GOAL OF THE EXERCISE » The listing below holds a line with "handbag: present [544,292,822,537]" and a later line with "jar: none [684,433,755,530]". Write out those two lines and every line between them, exactly, and nothing else.

- Opening Delimiter -

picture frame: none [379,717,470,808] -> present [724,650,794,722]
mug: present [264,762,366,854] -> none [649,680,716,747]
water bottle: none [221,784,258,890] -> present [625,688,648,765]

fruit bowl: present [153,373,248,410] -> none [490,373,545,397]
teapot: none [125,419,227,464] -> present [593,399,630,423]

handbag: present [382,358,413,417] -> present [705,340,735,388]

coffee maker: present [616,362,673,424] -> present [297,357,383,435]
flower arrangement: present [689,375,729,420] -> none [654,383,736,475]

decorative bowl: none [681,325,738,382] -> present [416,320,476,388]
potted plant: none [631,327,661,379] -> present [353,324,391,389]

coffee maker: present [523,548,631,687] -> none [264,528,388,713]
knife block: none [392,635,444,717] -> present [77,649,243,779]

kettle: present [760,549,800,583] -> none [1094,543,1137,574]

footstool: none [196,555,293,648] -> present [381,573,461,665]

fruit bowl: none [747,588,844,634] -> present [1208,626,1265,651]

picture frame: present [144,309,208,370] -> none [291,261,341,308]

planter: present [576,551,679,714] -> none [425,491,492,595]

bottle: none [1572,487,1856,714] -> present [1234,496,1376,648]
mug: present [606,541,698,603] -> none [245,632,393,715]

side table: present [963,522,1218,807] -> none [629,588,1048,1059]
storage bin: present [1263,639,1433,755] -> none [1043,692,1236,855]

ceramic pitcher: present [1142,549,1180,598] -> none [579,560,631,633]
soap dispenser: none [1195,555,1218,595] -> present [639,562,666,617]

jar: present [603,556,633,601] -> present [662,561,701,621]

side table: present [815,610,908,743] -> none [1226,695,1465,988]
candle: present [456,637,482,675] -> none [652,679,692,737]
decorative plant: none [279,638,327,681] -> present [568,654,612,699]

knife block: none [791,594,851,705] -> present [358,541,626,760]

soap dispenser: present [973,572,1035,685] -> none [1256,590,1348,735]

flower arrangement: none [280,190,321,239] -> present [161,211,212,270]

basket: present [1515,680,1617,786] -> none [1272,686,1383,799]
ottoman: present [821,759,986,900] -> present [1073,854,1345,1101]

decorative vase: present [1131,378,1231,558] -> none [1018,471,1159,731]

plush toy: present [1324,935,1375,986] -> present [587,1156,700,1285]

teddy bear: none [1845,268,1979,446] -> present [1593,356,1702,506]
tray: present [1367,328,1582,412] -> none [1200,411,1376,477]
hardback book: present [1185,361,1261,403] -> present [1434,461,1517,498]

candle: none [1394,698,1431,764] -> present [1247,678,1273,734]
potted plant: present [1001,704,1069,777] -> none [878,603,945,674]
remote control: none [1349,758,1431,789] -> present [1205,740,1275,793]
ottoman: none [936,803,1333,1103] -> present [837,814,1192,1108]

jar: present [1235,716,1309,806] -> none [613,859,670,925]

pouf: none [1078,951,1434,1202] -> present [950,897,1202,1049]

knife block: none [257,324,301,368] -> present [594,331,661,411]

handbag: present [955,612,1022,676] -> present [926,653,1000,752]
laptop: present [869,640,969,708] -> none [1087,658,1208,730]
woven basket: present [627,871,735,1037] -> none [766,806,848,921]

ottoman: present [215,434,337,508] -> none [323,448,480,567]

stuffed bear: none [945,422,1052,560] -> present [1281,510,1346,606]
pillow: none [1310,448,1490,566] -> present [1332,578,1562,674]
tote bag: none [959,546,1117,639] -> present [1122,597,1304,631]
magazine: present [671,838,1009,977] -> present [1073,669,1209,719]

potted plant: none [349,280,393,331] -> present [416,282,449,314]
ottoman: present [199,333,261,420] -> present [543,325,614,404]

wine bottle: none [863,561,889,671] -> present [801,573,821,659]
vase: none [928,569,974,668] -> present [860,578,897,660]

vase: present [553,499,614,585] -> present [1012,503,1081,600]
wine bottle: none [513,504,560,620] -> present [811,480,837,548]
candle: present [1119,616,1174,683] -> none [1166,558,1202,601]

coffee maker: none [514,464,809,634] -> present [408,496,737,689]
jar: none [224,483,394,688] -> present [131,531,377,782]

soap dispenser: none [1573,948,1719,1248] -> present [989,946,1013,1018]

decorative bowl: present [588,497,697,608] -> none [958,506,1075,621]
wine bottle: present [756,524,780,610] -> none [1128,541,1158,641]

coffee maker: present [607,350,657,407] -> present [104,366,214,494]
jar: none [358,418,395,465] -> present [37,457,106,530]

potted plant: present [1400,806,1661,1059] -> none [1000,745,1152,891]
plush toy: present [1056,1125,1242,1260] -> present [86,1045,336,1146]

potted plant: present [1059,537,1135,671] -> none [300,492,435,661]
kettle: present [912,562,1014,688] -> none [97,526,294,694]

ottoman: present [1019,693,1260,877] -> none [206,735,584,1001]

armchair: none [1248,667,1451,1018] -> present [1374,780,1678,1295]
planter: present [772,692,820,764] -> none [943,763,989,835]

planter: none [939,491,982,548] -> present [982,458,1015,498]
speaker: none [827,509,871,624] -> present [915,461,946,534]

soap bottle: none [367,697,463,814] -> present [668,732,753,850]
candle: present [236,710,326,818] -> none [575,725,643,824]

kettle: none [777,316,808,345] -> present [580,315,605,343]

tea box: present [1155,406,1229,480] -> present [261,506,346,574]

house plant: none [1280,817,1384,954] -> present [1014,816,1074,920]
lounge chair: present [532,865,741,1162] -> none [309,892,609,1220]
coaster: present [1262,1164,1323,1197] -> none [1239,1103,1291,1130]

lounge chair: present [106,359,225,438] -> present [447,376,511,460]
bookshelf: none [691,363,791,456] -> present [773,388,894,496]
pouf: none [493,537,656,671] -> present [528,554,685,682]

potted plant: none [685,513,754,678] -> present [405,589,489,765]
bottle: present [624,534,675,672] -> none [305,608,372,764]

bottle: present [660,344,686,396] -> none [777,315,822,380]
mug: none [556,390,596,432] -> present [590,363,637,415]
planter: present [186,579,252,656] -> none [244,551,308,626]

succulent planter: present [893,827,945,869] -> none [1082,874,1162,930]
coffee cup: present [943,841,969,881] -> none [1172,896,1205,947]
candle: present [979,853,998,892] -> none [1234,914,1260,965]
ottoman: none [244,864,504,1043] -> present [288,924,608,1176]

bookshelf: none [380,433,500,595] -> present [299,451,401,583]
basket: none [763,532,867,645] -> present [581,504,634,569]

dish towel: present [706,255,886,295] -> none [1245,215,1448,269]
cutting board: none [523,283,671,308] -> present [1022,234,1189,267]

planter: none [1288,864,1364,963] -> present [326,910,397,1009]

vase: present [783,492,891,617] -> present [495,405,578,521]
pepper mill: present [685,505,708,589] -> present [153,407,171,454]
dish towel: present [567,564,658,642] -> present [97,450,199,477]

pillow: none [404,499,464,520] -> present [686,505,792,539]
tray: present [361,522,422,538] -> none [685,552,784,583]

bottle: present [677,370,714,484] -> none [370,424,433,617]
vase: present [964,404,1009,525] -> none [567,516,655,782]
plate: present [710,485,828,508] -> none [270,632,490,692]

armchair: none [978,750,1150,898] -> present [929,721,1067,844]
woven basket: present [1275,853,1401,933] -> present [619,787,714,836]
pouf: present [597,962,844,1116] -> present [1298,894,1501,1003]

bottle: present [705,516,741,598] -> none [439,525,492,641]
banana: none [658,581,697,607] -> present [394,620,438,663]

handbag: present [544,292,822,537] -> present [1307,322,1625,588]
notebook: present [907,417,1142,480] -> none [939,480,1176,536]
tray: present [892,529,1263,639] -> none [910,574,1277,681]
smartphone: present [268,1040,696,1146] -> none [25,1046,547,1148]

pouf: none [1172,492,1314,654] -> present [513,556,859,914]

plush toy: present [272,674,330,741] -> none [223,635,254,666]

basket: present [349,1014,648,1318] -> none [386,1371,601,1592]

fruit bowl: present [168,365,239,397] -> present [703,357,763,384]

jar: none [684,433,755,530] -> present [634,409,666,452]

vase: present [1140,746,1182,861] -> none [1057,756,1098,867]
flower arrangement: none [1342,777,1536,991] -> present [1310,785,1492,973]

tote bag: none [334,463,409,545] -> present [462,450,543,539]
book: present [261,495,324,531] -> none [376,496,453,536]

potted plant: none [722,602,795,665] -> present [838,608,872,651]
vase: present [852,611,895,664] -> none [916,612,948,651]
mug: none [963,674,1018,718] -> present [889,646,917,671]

- Closing Delimiter -

EXERCISE ANSWER »
handbag: present [544,292,822,537] -> present [1307,322,1625,588]
notebook: present [907,417,1142,480] -> none [939,480,1176,536]
tray: present [892,529,1263,639] -> none [910,574,1277,681]
smartphone: present [268,1040,696,1146] -> none [25,1046,547,1148]

pouf: none [1172,492,1314,654] -> present [513,556,859,914]

plush toy: present [272,674,330,741] -> none [223,635,254,666]

basket: present [349,1014,648,1318] -> none [386,1371,601,1592]

fruit bowl: present [168,365,239,397] -> present [703,357,763,384]

jar: none [684,433,755,530] -> present [634,409,666,452]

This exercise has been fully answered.